House Democrats — who were already trying to strike a delicate balance — found their calculation complicated by the White House, which released a pre-emptive signal that Mr. Obama would sign the bipartisan legislation if it made it out of Congress.

Josh Earnest, the White House press secretary, said the administration agreed with congressional Democrats who were angry about several provisions that affect financial regulations and others that would allow larger political contributions to parties during federal campaigns. But he called the funding bill “a compromise” and said passage of the legislation would be good for the economy and would bolster some of the president’s priorities, including consumer protection, early childhood education and the fight against climate change.

Postponing action on the spending bill until next year would not have been good for either party. Republicans were eager to get the package behind them so they could start 2015 with a fresh agenda. And although Democrats found some provisions of the spending bill objectionable — including a measure that would significantly increase the limits on individual contributions to political parties — the package was negotiated on a bipartisan basis and they probably would have been forced into greater concessions next year.

Not everyone on the right was happy with the deal, either. Some House Republicans thought that Mr. Boehner did not go far enough in fighting Mr. Obama over his executive action last month to defer the deportation of as many as five million unauthorized immigrants. The spending deal funds the Department of Homeland Security — the agency primarily assigned to carry out the president’s immigration policy — only through February, at which point Republicans will control both chambers of Congress and have the leverage to try to curtail Mr. Obama’s action.

But some conservatives wanted to immediately defund the Homeland Security agency, despite the risk of a partial government shutdown. After the bill was passed, Representative Steve Scalise, Republican of Louisiana and majority whip, said that the vote “set the stage for a battle with the president” over his immigration action.

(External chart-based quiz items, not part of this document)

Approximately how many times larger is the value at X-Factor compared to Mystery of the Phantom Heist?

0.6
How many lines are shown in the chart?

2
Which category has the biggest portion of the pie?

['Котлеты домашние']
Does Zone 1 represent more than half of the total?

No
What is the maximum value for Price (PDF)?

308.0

The liberal base of the Democratic Party, led by Ms. Warren, also found itself in an unlikely alliance with the Tea Party wing of the Republican Party. Both opposed the Wall Street bailout of 2008 and feared that the spending measure would not only provide a bounty for big banks but would also help cause another economic crisis. But last year, 70 House Democrats voted for a bill that included the very change to the Dodd-Frank regulations that their leadership opposed this week.

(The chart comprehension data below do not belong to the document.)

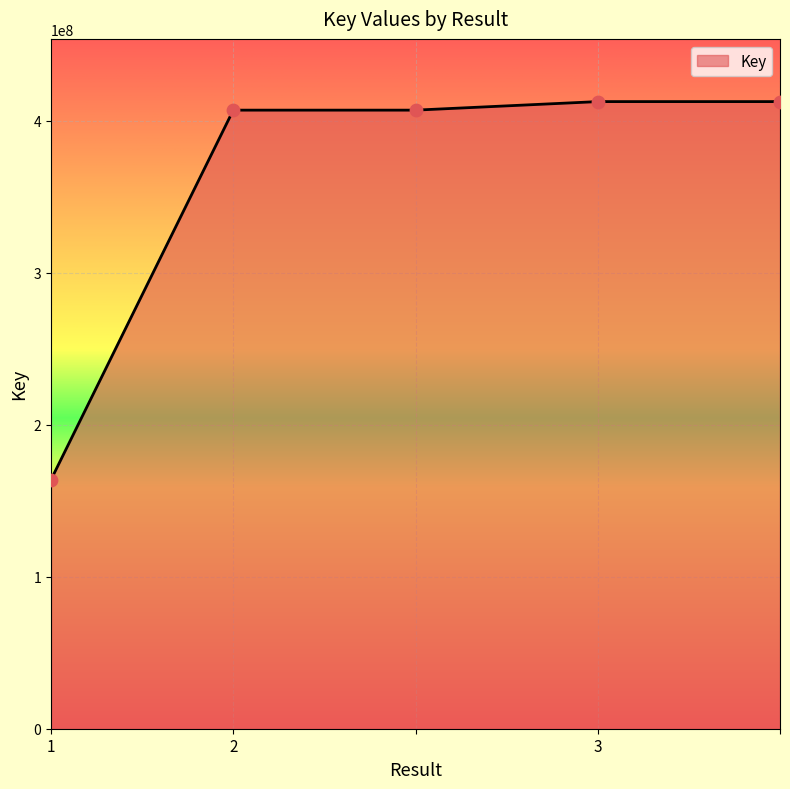

What is the difference between the second highest and minimum values?

248827114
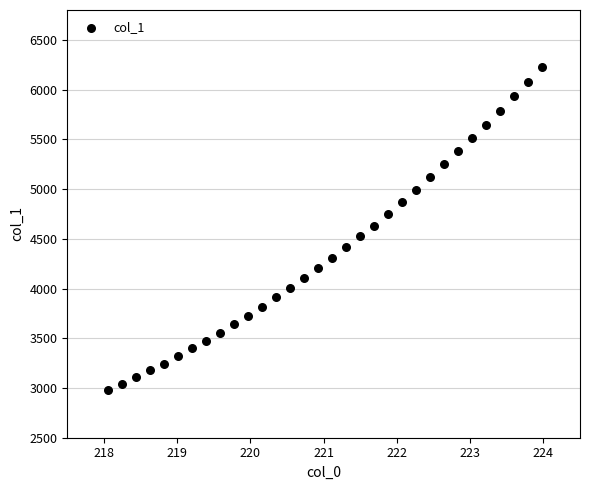

What is the range of X values (max minus min)?

5.9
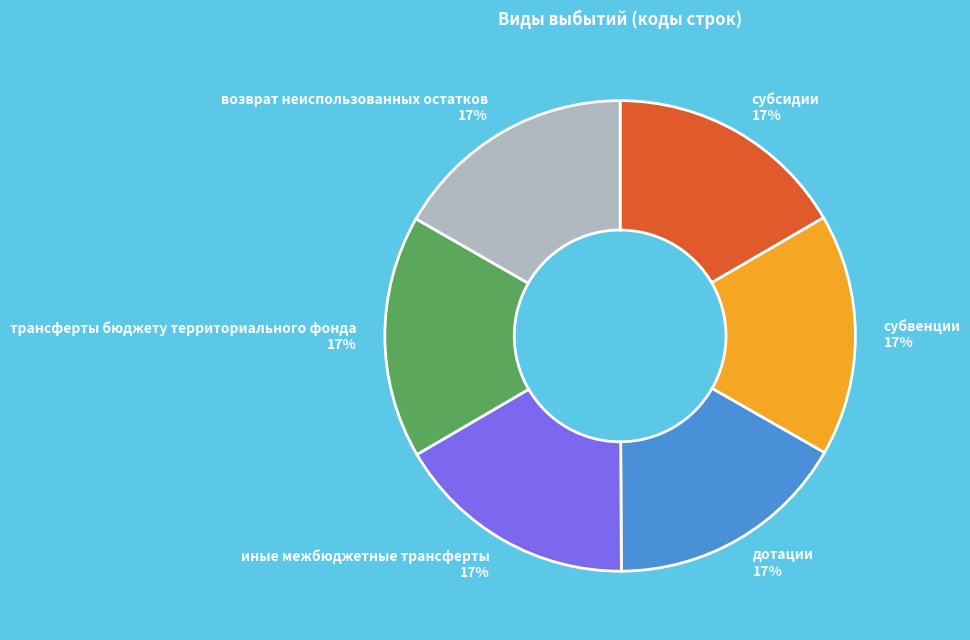

To the nearest percent, what is the combined percentage of иные межбюджетные трансферты and возврат неиспользованных остатков?

33%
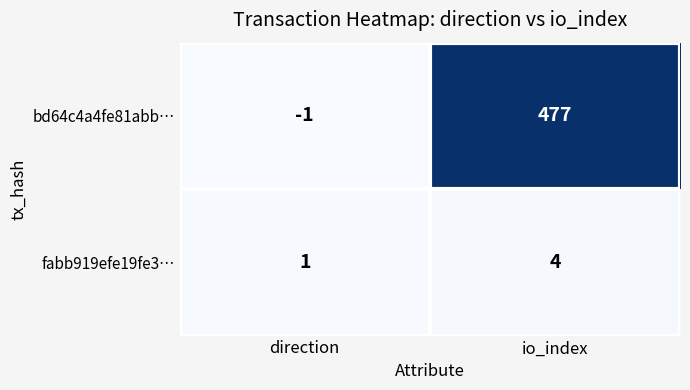

What is the difference between the maximum and minimum values in the bd64c4a4fe81abb… series?

478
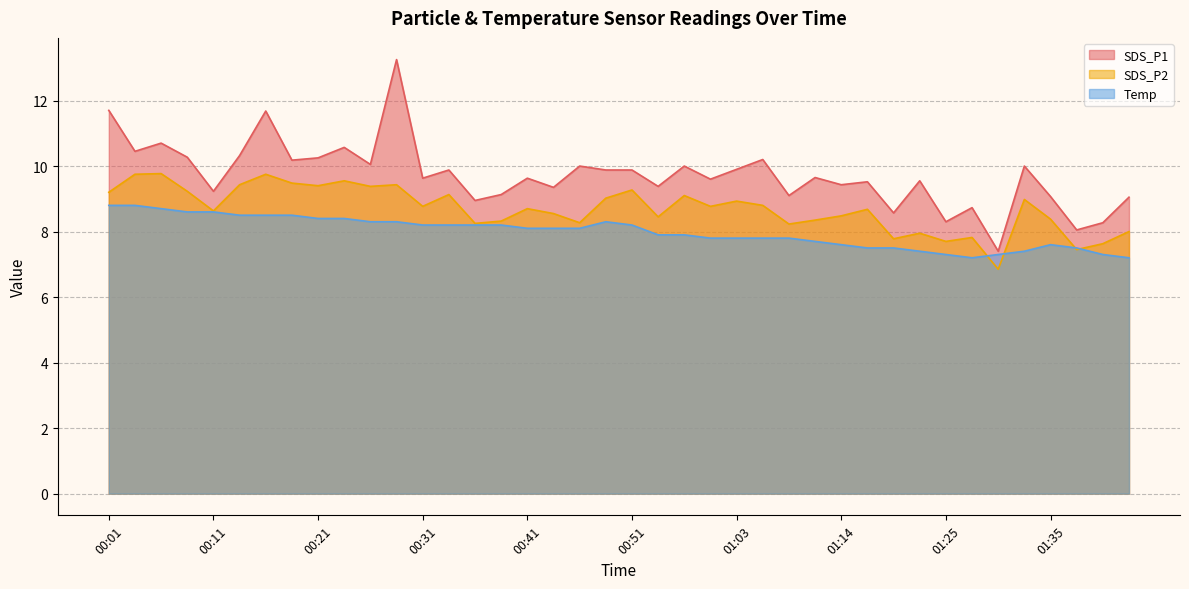

What is the total value across all series at 00:31?

26.6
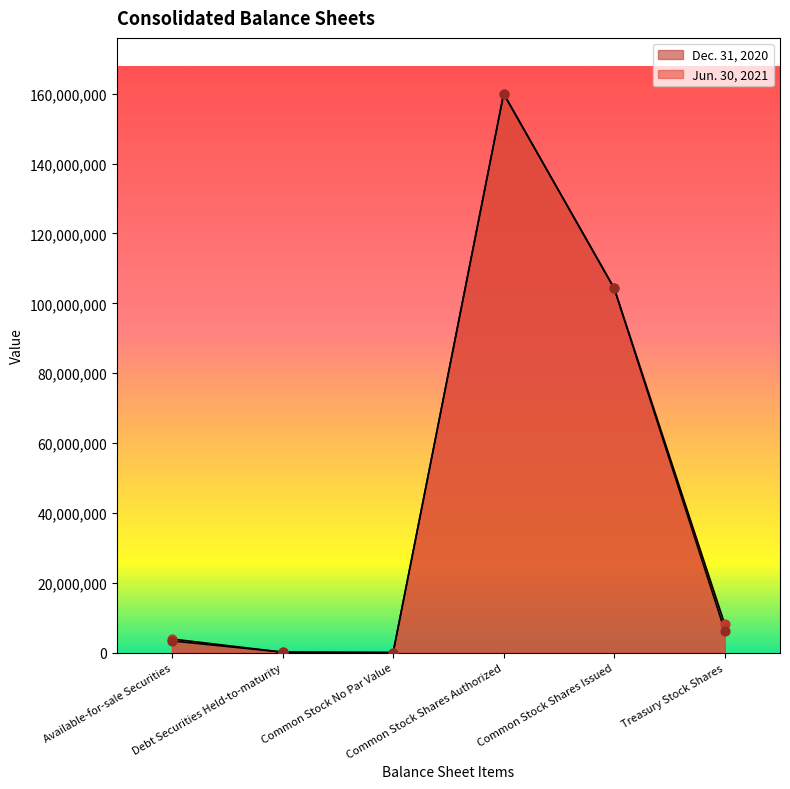

At how many categories does at least one series exceed 11256862?

2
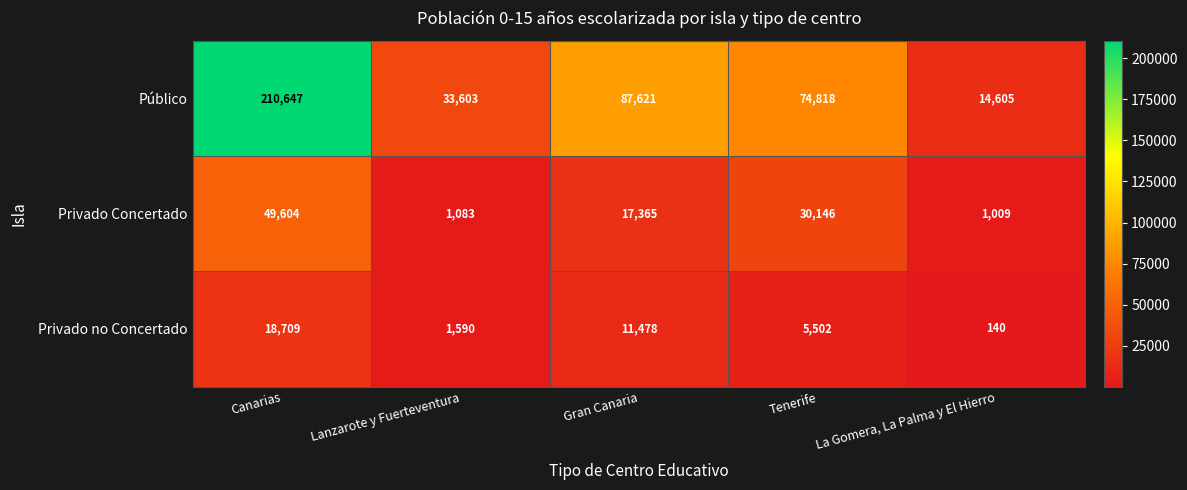

Which series has the widest spread of values?

Público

For Mr. Boehner and Ms. Pelosi, the lead-up to Thursday’s vote also demonstrated the strengths and limitations of their conferences.

Mr. Boehner displayed a willingness to buck his party’s more conservative members — as well as vocal outside groups — by passing the bill with the help of Democratic votes.

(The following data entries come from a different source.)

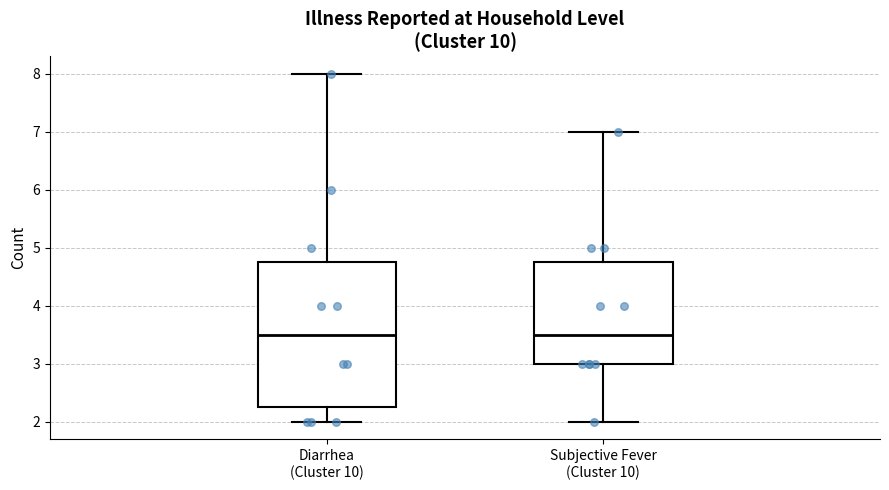

Where is the upper edge of the box for Subjective Fever (Cluster 10) on the y-axis? The values are not printed on the chart, so give them approximately, as read against the axis.

4.8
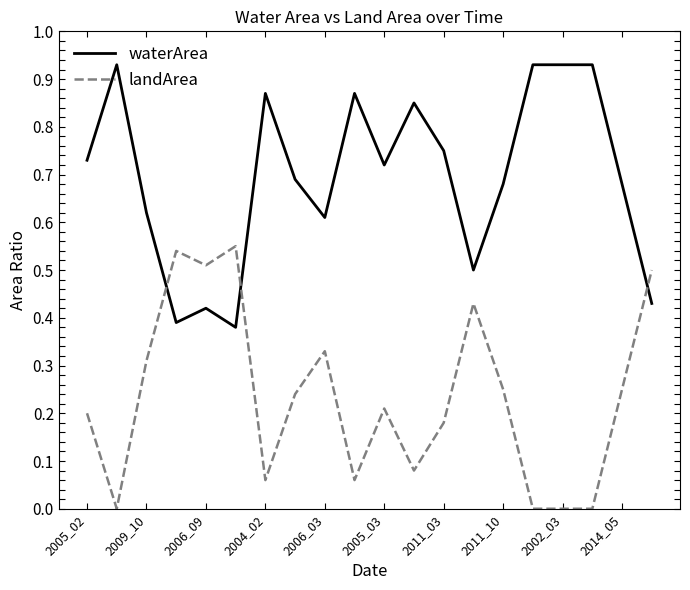

True or false: waterArea and landArea intersect in this chart.

True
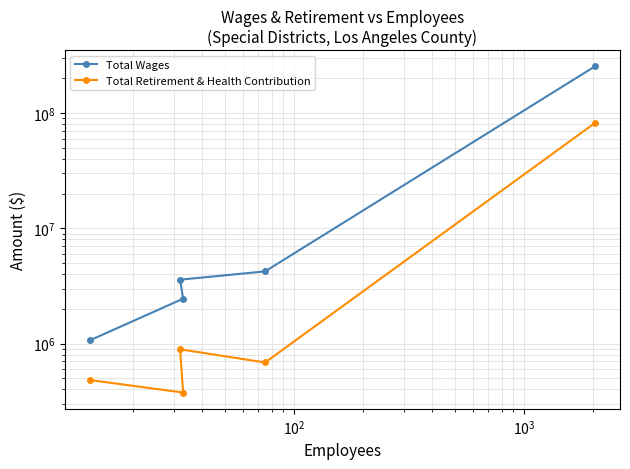

Which series has the widest spread of values?

Total Wages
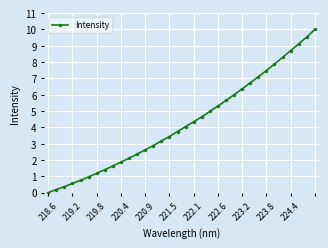

What is the difference between the second highest and second lowest values?

9.3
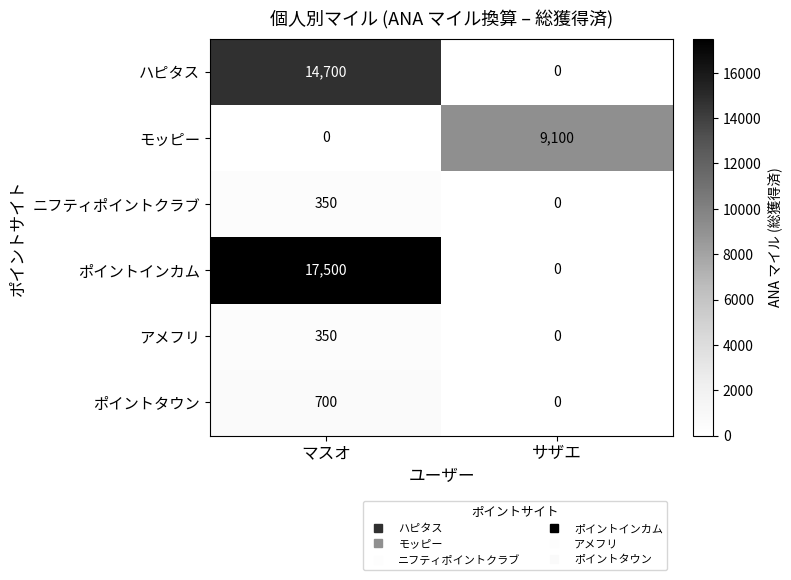

Is it true that アメフリ equals -178 at サザエ?

False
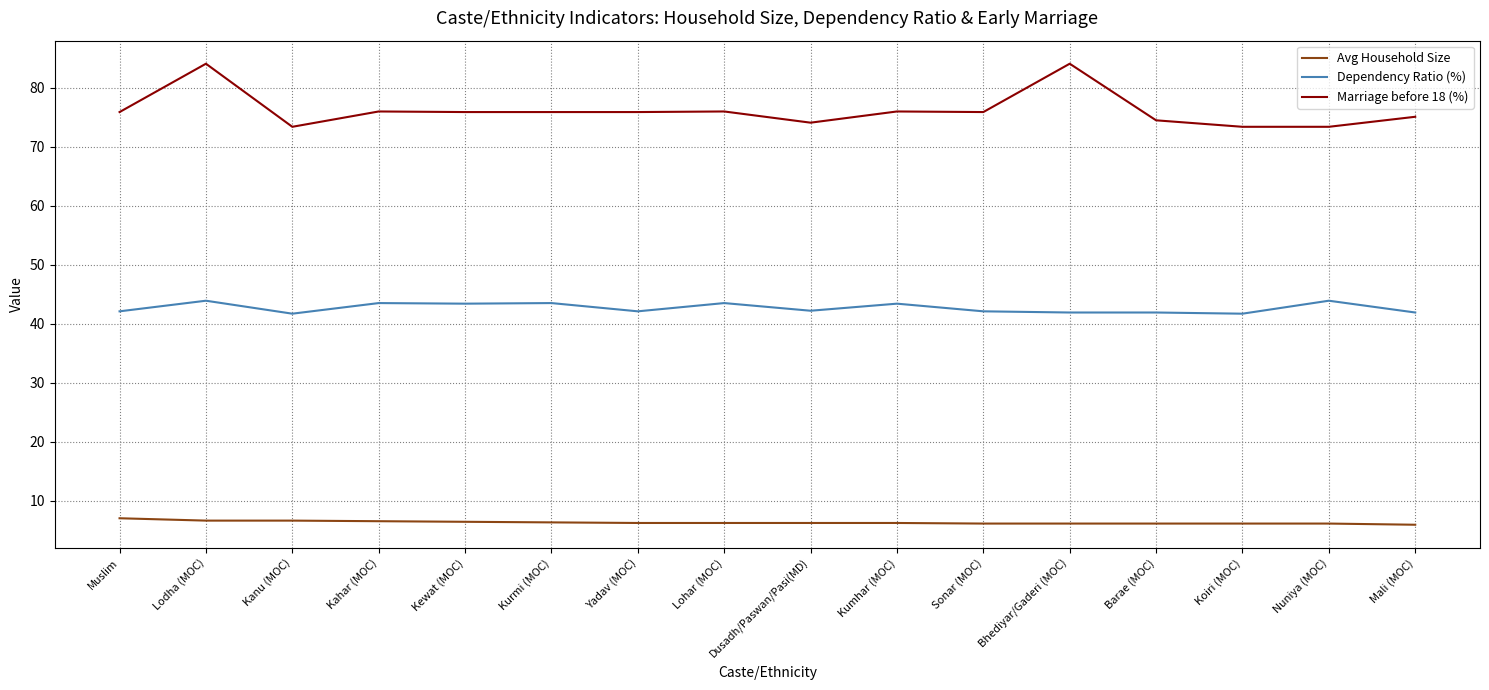

Does the chart display data point markers on the line(s)?

No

And Ms. Pelosi and her leadership team again reminded voters that House Republicans have often found themselves forced to rely on Democratic votes to pass crucial legislation, from the deal to reopen the government last year after a 16-day shutdown to relief for Hurricane Sandy.

“This bill is a one-two punch at middle-class voters,” said Representative Steve Israel of New York, a member of the Democratic leadership. “It weakens financial regulation on big banks and rewards Congress for doing so by increasing donation limits of big donors. This is exactly why middle-class voters have a contempt of Congress.”

Representative Nita M. Lowey of New York, the senior Democrat on the House Appropriations Committee, supported much of the bill but criticized the increase in limits on contributions to political parties. She linked that provision to efforts by the Senate majority leader, Harry Reid, Democrat of Nevada, and Mr. Boehner.

“The Reid-Boehner provision to increase by tenfold the limits on contributions to political parties is excessive and also does not belong on this bill,” Ms. Lowey said on the House floor.

But Representative Tom Cole, Republican of Oklahoma, said the campaign finance change had been negotiated with Senate Democrats.

“Democrats in the Senate consented to it and, I suspect, participated in it,” Mr. Cole said.